In the main brain's reading, Thea was here to recruit them. The Rachi had grown wild and ungoverned; every intelligent civilization in the galaxy resented them for it, and they were currently the only major power in the cosmos without an overlord. That left them exposed in ways the main brain didn't like to think about.
But the main brain didn't bow its head on impulse. It wasn't about to swear loyalty on the spot—it wanted to see first what this "Soul Sovereign" could actually deliver.
"Honored Supreme," the main brain said carefully, its tone deferential to the point of abasement while the subtext was crystal clear: Show me results before I sign anything. "The Rachi Swarm would be honored to receive your favor. Please grant us one small request first."

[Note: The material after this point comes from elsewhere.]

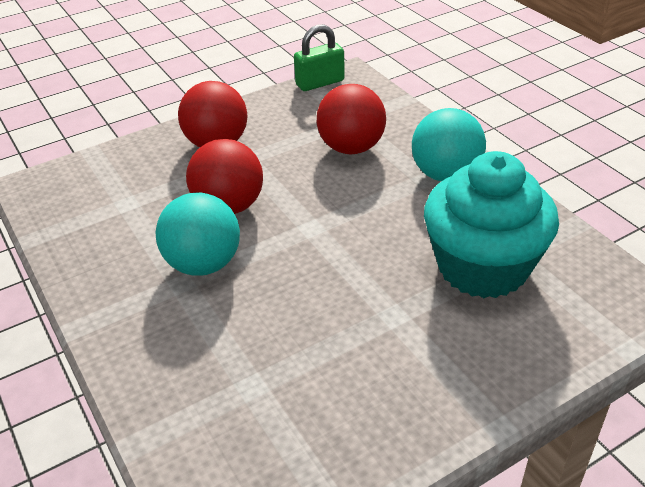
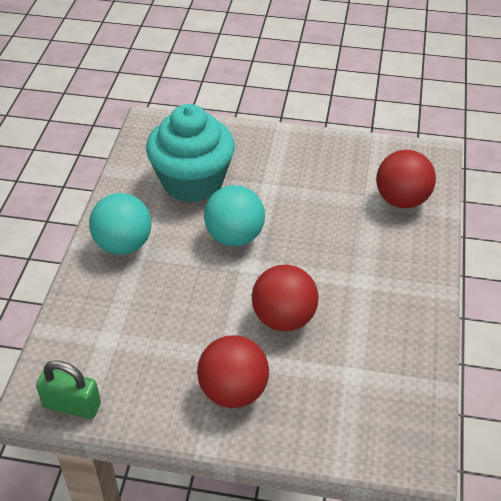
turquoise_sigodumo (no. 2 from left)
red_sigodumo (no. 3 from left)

Thea held up one finger. "Right now, on this fingertip, there is a pure soul—no memories, no history. I know you can't see it. But if you bring me one of your people, I'll demonstrate in front of you."
She'd originally come here intending a transaction. But the main brain had read it as an offer of allegiance, and she saw no reason to correct the misunderstanding.

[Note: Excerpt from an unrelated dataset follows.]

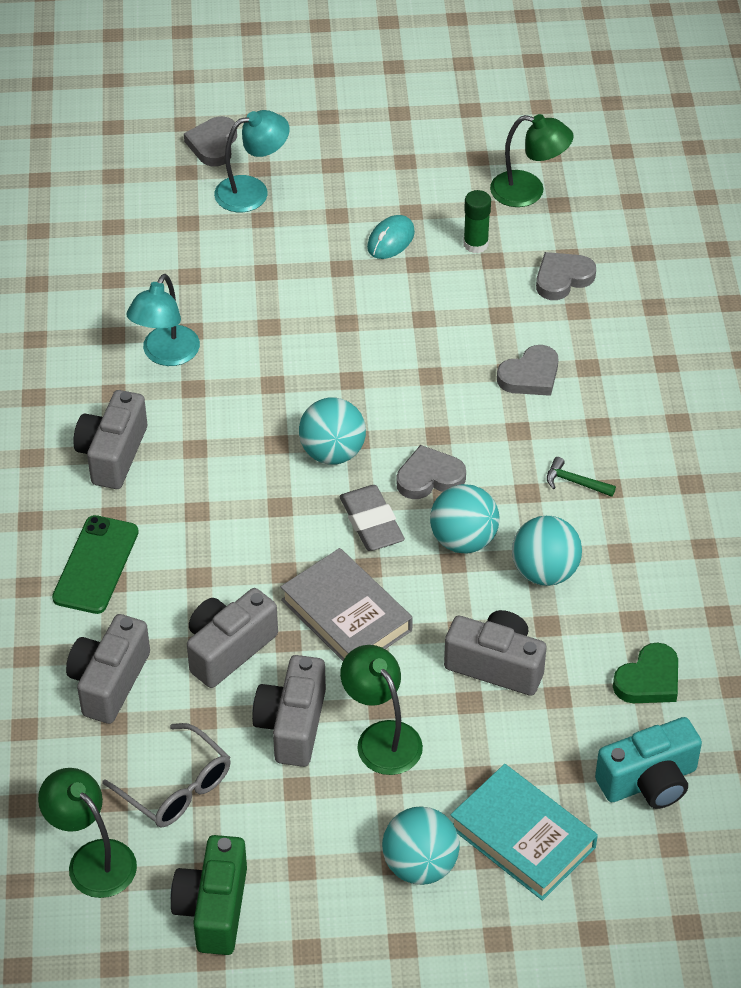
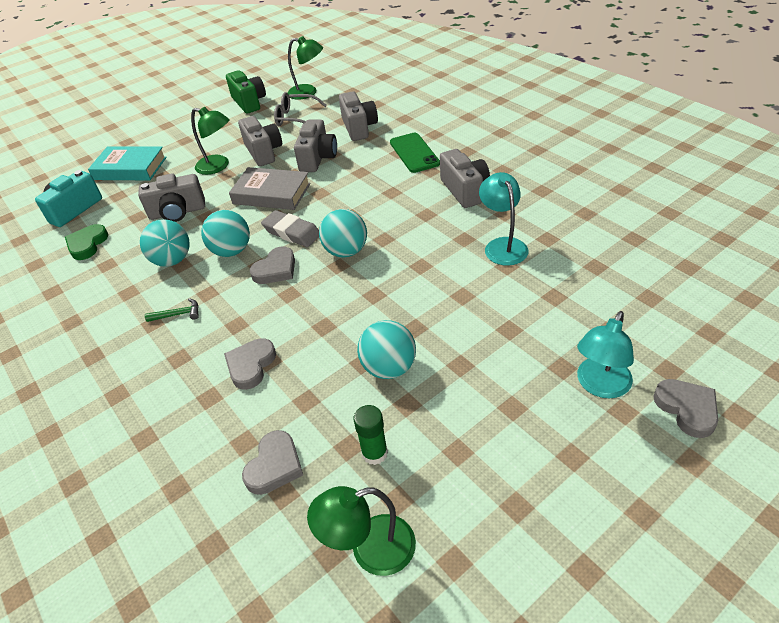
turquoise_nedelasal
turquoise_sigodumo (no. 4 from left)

To the main brain, the logic was impeccable. The Soul Sovereign. What a title. Announcing yourself like that and not being struck down by cosmic retribution meant the universe itself had recognized the claim. A being like that didn't run a shop. It didn't peddle goods. It granted favors.
The main brain considered for a moment, then sent a signal. A winged Rachi flew up to join them.

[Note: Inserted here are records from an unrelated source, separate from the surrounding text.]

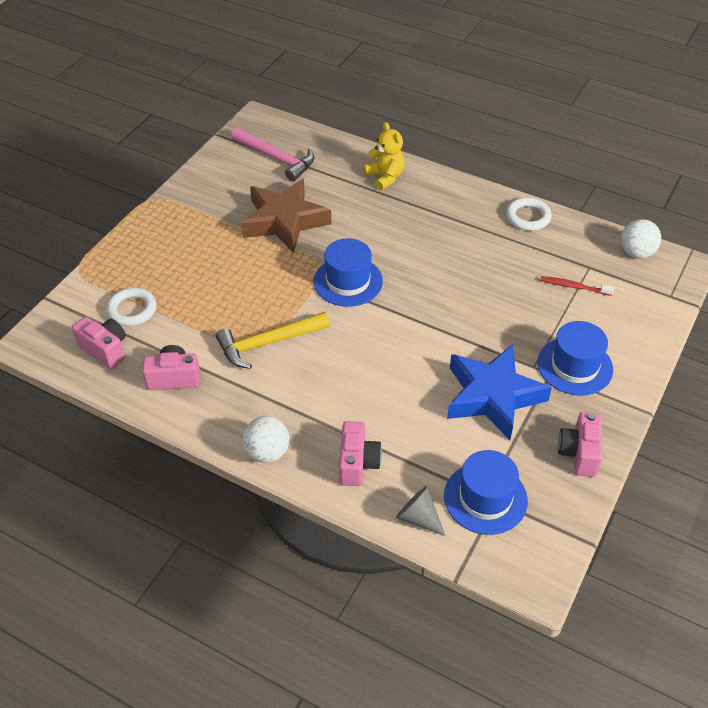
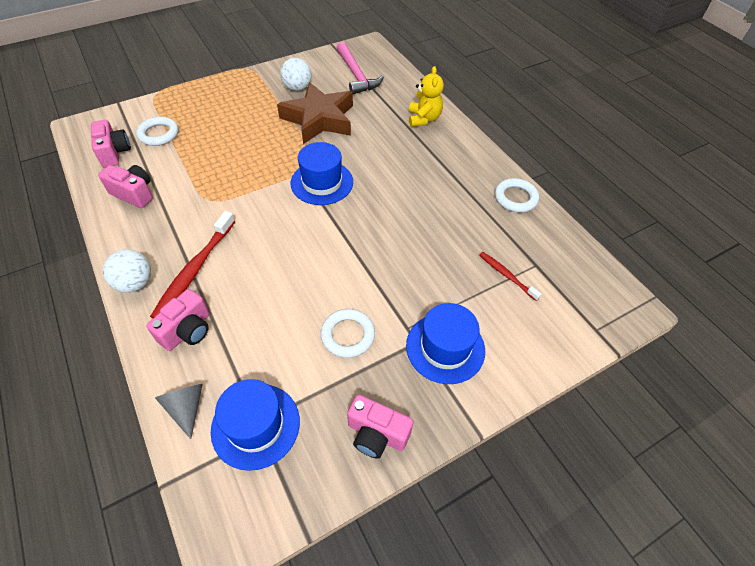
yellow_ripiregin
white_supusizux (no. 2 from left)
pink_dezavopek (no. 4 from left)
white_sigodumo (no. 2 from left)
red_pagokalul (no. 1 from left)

Siren had been cycling through a substantial volume of souls in recent months, and those study sessions had finally paid off—Thea now had a working method for inserting a soul fragment into a living body. It was a significant step forward from her previous approach, which had been strictly a one-way process.
Doing it with a complete human soul was extraordinarily complex: psychic architecture, physical integration, memory encoding—every variable fought every other variable. She hadn't solved that one cleanly yet.
But the Rachi were a different case entirely. Their soul presence was so faint to begin with that a single look had been enough to map their internal structure completely.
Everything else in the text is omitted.